1
votes

I am deploying cassandra on two public networks, when nodes are started i can see all the node has joined the ring. Also nodetool describecluster shows all nodes are reachable.

After sometime i see nodes are not able to connect to each other and nodetool describecluster shows all nodes in unreachable list.

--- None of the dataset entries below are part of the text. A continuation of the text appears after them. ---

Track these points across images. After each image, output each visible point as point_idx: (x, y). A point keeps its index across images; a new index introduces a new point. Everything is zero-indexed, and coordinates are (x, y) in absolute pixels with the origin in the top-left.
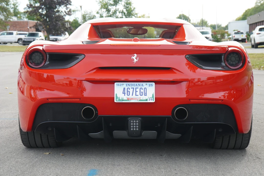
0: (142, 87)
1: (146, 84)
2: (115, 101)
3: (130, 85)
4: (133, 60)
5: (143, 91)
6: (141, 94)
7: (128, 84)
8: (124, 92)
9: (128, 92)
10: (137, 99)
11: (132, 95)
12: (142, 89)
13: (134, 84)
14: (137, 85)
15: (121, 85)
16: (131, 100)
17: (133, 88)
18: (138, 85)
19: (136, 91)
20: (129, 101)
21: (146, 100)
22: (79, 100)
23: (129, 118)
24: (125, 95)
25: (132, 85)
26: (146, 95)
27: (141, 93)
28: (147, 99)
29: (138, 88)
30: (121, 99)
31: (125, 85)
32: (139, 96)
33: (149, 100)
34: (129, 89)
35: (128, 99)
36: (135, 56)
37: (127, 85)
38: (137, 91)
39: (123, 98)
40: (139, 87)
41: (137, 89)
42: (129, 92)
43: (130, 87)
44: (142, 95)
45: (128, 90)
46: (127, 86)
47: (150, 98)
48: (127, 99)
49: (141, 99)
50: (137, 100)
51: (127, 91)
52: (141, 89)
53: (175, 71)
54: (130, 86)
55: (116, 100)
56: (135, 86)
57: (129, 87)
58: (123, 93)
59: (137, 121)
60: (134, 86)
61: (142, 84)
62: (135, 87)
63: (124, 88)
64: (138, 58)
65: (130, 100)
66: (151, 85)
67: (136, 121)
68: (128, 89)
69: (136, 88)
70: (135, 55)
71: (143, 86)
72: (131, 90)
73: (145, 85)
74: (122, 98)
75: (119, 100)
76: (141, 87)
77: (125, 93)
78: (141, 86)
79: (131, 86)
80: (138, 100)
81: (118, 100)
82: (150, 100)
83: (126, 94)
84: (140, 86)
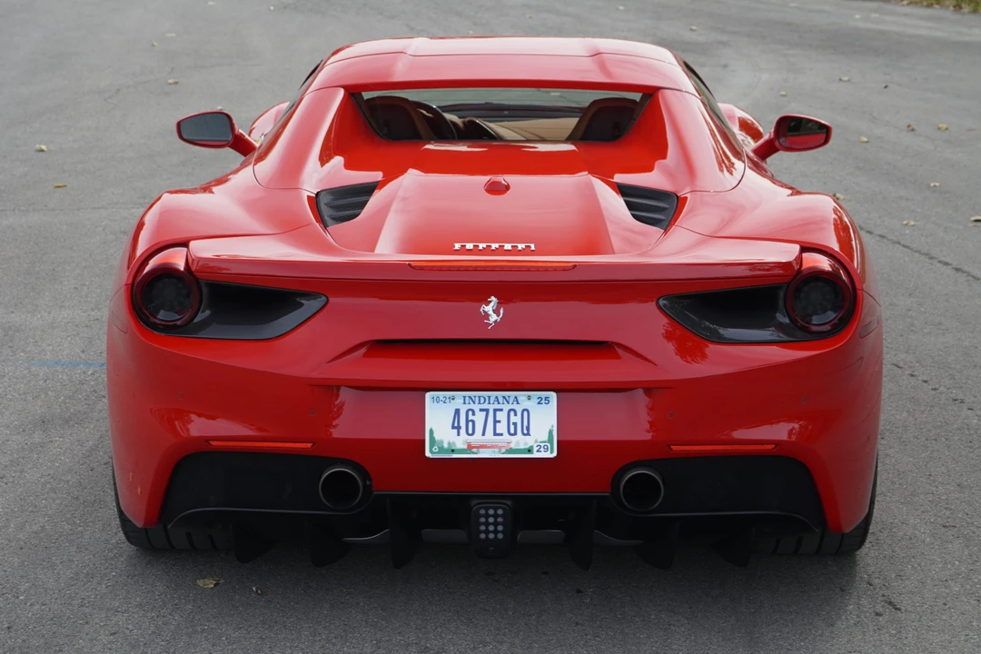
0: (515, 406)
1: (529, 398)
2: (428, 454)
3: (477, 402)
4: (487, 315)
5: (517, 419)
6: (512, 431)
7: (470, 397)
8: (456, 425)
9: (470, 424)
10: (500, 448)
11: (483, 434)
12: (516, 415)
13: (489, 397)
14: (498, 401)
15: (448, 400)
16: (481, 450)
17: (487, 411)
18: (501, 402)
19: (496, 422)
20: (474, 453)
21: (530, 451)
22: (309, 445)
23: (474, 502)
24: (458, 434)
25: (482, 401)
26: (528, 434)
27: (512, 427)
28: (532, 447)
29: (501, 410)
30: (446, 446)
31: (459, 399)
32: (506, 437)
33: (538, 451)
34: (474, 414)
35: (470, 447)
36: (492, 304)
37: (467, 398)
38: (499, 422)
39: (454, 442)
40: (506, 407)
41: (498, 413)
42: (473, 422)
43: (476, 407)
44: (515, 434)
45: (471, 417)
46: (467, 402)
47: (542, 445)
48: (465, 447)
49: (513, 446)
50: (500, 451)
51: (467, 421)
52: (512, 413)
53: (620, 351)
54: (474, 403)
55: (431, 451)
56: (492, 402)
57: (472, 406)
58: (453, 427)
59: (500, 512)
60: (489, 403)
61: (516, 397)
62: (491, 408)
63: (457, 412)
64: (502, 311)
65: (475, 450)
66: (543, 401)
67: (496, 509)
68: (470, 413)
69: (495, 410)
70: (490, 302)
71: (518, 403)
72: (479, 418)
73: (525, 398)
74: (449, 443)
75: (442, 450)
76: (510, 406)
77: (458, 428)
78: (511, 402)
79: (479, 403)
80: (503, 450)
81: (436, 449)
82: (542, 449)
83: (463, 431)
84: (508, 403)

FYI, i have used public_ip as BROADCAST_ADDRESS AND RPC_ADDRESS. Listen address is the private_ip.

1
Hmm, might want to tail the system.log files on each, and see why they are going unresponsive.Aaron

1 Answers

0
votes

One reason this can happen, is that firewalls are sometimes configured to find and kill idle connections. The Linux kernel has default TCP "keepalive" settings that it can use to refresh long-running connections. The default values for these settings can be seen using sysctl:

$ sudo sysctl -a | grep keepalive
net.ipv4.tcp_keepalive_intvl = 75
net.ipv4.tcp_keepalive_probes = 9
net.ipv4.tcp_keepalive_time = 7200

In an effort to combat this problem, DataStax recommends adjusting these values in production deployments:

$ sudo sysctl -w \
net.ipv4.tcp_keepalive_time=60 \
net.ipv4.tcp_keepalive_probes=3 \
net.ipv4.tcp_keepalive_intvl=10

You can also add each of those values to your system's equivalent of the/etc/sysctl.conf file (minus the backslashes) and implement that via sysctl also:

sudo sysctl -p /etc/sysctl.conf